Sympy nsolve function and multiple solutions

Question

I did this little test program in python to see how solve and nsolve work.

from sympy import *

theta = Symbol('theta')
phi = Symbol('phi')

def F(theta,phi):
    return sin(theta)*cos(phi)+cos(phi)**2
def G(phi):
    return ((1 + sqrt(3))*sin(phi) - 4*pi*sin(2*phi)*cos(2*phi))
solution1 = solve(F(pi/2,phi),phi)
solution2 = solve(G(phi),phi)
solution3 = nsolve(G(phi),0)
solution4 = nsolve(G(phi),1)
solution5 = nsolve(G(phi),2)
solution6 = nsolve(G(phi),3)
print solution1, solution2, solution3, solution4, solution5, solution6

And I get this output:

[pi/2, pi] [] 0.0 -0.713274788952698 2.27148961717279 3.14159265358979

The first call of solve gave me two solutions of the corresponding function. But not the second one. I wonder why? nsolve seems to work with an initial test value, but depending on that value, it gives different numerical solutions. Is there a way to get the list all numerical solutions with nsolve or with another function, in just one line?

Answer 1

The first call of solve gave me two solutions of the corresponding function. But not the second one. I wonder why?
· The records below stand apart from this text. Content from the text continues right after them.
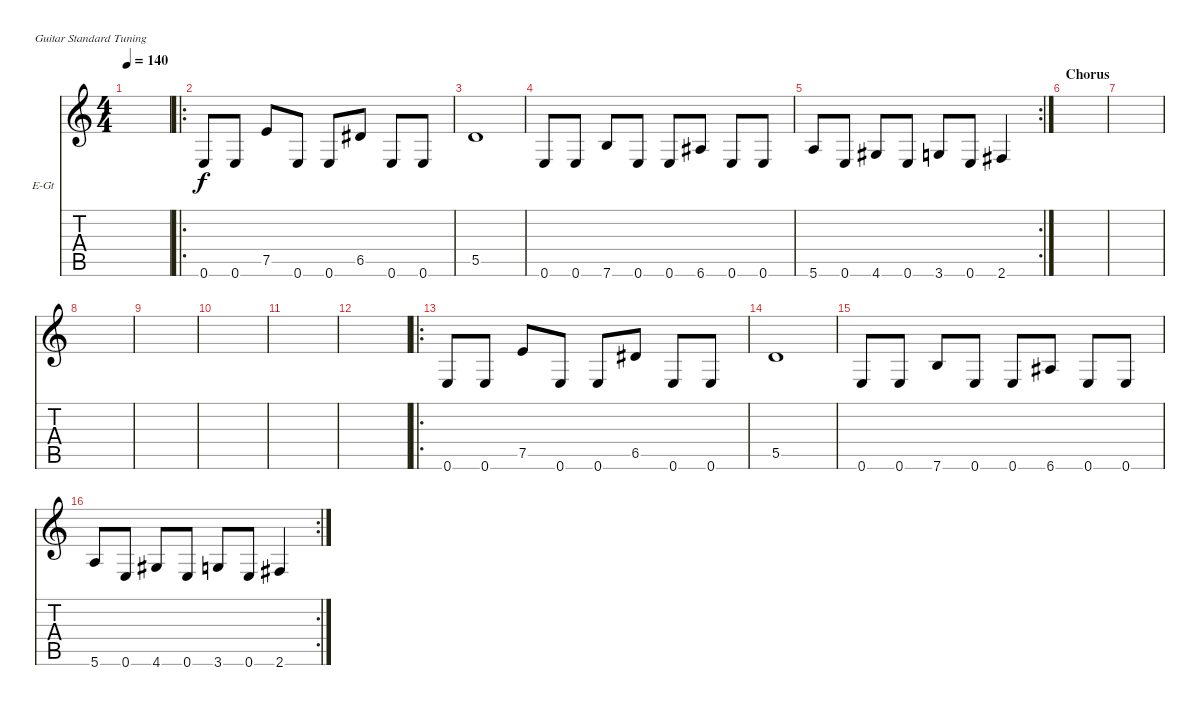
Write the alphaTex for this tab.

\defaultSystemsLayout 4
\bracketExtendMode nobrackets
\firstSystemTrackNameOrientation horizontal
\otherSystemsTrackNameOrientation horizontal
\track ("Olha" "E-Gt") {instrument distortionguitar}
\staff {score tabs}
\tuning (E4 B3 G3 D3 A2 E2)
\ts (4 4)
\tempo 140
\clef g2
\ks c
|
\ro
0.6.8 0.6.8 7.5.8 0.6.8 0.6.8 6.5.8 0.6.8 0.6.8 |
5.5.1 |
0.6.8 0.6.8 7.6.8 0.6.8 0.6.8 6.6.8 0.6.8 0.6.8 |
\rc 2
5.6.8 0.6.8 4.6.8 0.6.8 3.6.8 0.6.8 2.6.4 |
\section ("" "Chorus")
|
|
|
|
|
|
|
\ro
0.6.8 0.6.8 7.5.8 0.6.8 0.6.8 6.5.8 0.6.8 0.6.8 |
5.5.1 |
0.6.8 0.6.8 7.6.8 0.6.8 0.6.8 6.6.8 0.6.8 0.6.8 |
\rc 2
5.6.8 0.6.8 4.6.8 0.6.8 3.6.8 0.6.8 2.6.4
In general, you cannot solve an equation symbolically and apparently solve does exactly that. In other words: Consider yourself lucky if solve can solve your equation, the typical technical applications don't have analytic solutions, that is, cannot be solved symbolically.

So the fall-back option is to solve the equation numerically, which starts from an initial point. In the general case, there is no guarantee that nsolve will find a solution even if exists one.

Is there a way to get the list all numerical solutions with nsolve or with another function, in just one line?

In general, no. Nevertheless, you can start nsolve from a number of initial guesses and keep track of the solutions found. You might want to distribute your initial guesses uniformly in the interval of interest. This is called multi-start method.